— PROBLEMS TO SOLVE —
**a.** Do these statements agree with the ODP.NET article: (i) the article is based on the 1.0 release of ODP.NET; (ii) the OLE DB and ODBC bridge providers are almost always preferable to database-specific ADO.NET data providers; (iii) the article compares ODP.NET to the SqlClient data provider? Answer yes or no for each, quoting the deciding words of the article.
**b.** Answer these questions from the ODP.NET article:
(i) What is the title of the sidebar the article mentions?
(ii) What does writing optimized code for the target database require you to understand?
(iii) According to the caption of Figure 1, what does ODP.NET expose?
**c.** Can you carry the ODP.NET article forward, starting right after its last line?

— SOURCE TEXT —
--- START ---

Technology Toolbox: ADO.NET, C#, Oracle Database, ODP.NET

Use the Oracle Data Provider for .NET (ODP.NET) to extend the base ADO.NET interfaces and base classes to put almost all the functionality the Oracle database offers within reach. ODP.NET allows you to expose Oracle-specific behaviors and optimize access in Oracle-specific .NET applications. Using database-specific ADO.NET data providers is almost always preferable to using the OLE DB and ODBC bridge providers (see the sidebar, "Let a Hundred Providers Bloom"). However, writing optimized code for the target database requires you to understand how different data providers work. I will examine ODP.NET's features and compare it to the SqlClient data provider. Along the way, I'll explain downloadable program examples that put ODP.NET to use. This article is based on the 1.0 release of ODP.NET (see Additional Resources).

Figure 1. ODP.NET Exposes Extended Data Types.

--- END ---

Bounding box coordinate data

--- START ---

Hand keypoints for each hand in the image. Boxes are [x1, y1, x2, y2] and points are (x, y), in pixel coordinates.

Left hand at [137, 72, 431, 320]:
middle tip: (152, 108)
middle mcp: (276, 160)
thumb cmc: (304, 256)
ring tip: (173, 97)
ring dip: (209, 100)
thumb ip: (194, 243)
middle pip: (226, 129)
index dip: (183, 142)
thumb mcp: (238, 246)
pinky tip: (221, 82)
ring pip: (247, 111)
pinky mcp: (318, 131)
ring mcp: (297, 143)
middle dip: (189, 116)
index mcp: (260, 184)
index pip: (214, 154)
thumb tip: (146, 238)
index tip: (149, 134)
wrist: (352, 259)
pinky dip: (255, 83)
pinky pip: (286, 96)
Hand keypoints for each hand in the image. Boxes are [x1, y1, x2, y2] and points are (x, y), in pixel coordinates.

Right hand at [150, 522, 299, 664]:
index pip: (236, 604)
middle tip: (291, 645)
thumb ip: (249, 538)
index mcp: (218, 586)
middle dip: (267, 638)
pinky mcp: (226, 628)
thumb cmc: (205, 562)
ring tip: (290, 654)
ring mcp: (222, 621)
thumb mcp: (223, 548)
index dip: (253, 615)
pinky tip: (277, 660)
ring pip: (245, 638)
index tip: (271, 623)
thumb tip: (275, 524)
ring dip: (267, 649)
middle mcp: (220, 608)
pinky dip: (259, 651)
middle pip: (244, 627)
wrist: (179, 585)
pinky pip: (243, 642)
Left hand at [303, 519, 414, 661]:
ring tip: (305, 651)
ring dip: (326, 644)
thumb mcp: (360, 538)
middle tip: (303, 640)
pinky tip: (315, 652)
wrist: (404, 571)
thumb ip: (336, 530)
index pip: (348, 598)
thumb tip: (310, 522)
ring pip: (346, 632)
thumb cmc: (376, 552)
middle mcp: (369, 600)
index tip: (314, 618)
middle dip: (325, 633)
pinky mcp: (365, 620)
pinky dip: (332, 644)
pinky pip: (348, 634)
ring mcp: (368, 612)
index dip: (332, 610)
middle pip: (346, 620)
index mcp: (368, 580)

--- END ---
--- START ---

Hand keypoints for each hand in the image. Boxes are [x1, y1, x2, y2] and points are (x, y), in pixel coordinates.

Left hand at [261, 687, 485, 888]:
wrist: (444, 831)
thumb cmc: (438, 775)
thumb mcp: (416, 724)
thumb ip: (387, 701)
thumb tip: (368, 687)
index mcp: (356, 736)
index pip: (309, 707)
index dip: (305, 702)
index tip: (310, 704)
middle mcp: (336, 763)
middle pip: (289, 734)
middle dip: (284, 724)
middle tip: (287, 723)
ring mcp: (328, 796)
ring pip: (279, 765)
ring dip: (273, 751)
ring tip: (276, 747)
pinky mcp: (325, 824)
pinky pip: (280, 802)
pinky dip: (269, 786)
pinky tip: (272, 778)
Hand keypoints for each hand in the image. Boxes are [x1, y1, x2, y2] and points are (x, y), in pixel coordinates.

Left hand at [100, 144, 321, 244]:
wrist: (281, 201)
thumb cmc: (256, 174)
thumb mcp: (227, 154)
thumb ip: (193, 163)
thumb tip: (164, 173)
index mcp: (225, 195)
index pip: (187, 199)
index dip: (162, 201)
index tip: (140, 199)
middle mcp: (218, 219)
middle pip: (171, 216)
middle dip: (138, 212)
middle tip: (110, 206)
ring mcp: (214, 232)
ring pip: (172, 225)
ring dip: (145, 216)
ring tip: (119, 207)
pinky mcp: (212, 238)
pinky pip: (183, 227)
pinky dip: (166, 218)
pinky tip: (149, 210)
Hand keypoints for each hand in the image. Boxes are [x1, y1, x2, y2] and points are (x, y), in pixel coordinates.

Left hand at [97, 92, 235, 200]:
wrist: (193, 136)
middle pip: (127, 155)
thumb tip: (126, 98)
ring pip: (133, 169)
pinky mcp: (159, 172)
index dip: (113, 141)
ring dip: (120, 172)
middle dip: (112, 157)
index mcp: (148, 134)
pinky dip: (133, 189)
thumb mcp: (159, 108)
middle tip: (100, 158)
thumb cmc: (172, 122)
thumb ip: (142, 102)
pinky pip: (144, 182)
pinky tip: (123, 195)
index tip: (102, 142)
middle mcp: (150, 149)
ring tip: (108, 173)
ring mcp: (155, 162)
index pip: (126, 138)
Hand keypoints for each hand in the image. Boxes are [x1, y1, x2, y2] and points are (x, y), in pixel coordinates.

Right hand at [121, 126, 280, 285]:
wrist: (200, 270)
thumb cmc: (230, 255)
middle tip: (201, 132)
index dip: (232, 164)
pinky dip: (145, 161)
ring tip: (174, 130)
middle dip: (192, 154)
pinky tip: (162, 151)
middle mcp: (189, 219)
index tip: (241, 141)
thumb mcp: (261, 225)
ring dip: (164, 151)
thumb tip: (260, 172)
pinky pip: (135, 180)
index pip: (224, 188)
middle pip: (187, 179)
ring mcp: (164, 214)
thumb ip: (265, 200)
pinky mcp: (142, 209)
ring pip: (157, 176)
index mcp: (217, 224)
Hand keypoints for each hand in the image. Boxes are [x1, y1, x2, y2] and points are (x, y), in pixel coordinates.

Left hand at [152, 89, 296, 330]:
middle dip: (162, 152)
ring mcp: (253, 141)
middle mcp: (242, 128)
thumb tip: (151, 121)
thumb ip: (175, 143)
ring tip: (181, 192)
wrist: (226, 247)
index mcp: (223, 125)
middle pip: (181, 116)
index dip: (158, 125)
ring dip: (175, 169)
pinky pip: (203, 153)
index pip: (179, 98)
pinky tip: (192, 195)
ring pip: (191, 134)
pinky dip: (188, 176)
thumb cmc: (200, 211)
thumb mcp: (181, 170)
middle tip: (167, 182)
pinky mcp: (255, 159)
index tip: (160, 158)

--- END ---
--- START ---

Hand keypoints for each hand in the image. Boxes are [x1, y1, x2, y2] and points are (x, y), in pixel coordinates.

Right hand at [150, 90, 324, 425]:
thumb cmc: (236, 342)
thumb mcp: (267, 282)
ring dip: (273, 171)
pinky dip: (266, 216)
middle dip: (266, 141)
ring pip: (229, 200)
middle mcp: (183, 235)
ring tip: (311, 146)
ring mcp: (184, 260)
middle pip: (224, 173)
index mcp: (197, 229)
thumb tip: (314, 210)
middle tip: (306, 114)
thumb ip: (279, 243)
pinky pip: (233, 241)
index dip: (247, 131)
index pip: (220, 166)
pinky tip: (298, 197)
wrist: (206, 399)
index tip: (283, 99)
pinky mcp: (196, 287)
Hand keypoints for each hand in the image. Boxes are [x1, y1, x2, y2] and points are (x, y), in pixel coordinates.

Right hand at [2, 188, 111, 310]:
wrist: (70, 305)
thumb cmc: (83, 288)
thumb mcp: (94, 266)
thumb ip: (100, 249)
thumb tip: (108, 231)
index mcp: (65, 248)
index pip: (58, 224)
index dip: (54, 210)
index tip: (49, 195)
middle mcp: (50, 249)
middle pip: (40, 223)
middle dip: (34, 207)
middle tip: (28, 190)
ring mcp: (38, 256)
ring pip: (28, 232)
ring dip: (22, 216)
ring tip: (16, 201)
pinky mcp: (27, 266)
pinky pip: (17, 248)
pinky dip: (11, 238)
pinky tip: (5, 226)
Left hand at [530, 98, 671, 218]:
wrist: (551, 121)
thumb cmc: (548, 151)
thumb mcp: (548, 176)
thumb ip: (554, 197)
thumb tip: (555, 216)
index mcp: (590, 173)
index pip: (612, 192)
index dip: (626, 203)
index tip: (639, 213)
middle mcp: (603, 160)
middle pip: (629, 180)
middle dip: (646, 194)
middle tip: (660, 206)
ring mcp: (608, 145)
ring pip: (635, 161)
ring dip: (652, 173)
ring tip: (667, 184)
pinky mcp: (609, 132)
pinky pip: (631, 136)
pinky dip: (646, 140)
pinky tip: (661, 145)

--- END ---

— RESULTS FOR EACH TASK —
**a.**
(i) Yes: "This article is based on the 1.0 release of ODP.NET"
(ii) No: "Using database-specific ADO.NET data providers is almost always preferable to using the OLE DB and ODBC bridge providers"
(iii) Yes: "compare it to the SqlClient data provider"

**b.**
(i) "Let a Hundred Providers Bloom"
(ii) How different data providers work.
(iii) Extended data types.

**c.**
ADO.NET data providers implement provider-specific classes that implement common interfaces. Some of these classes extend base classes in the .NET Framework. The data-provider classes implemented in ODP.NET are part of the Oracle.DataAccess.Client namespace (see Table 1). A data provider must also map database data types to the .NET type system (see the sidebar, "Use ODP.NET to Help Map Data Types"). It can expose database-specific classes to map more closely if no .NET types are an exact fit. ODP.NET exposes a series of extended data types in the Oracle.DataAccess.Types namespace. Some of these are implemented as value types (structures, in C#), because .NET value types provide optimizations over making every type a class; others are implemented as reference types (classes) (see Figure 1).

Now that you understand the landscape, you can write some simple C# code to exercise ODP.NET. For example, you can connect to the Oracle database, execute a SQL SELECT statement, and return results through a forward-only, read-only OracleDataReader class (see Listing 1).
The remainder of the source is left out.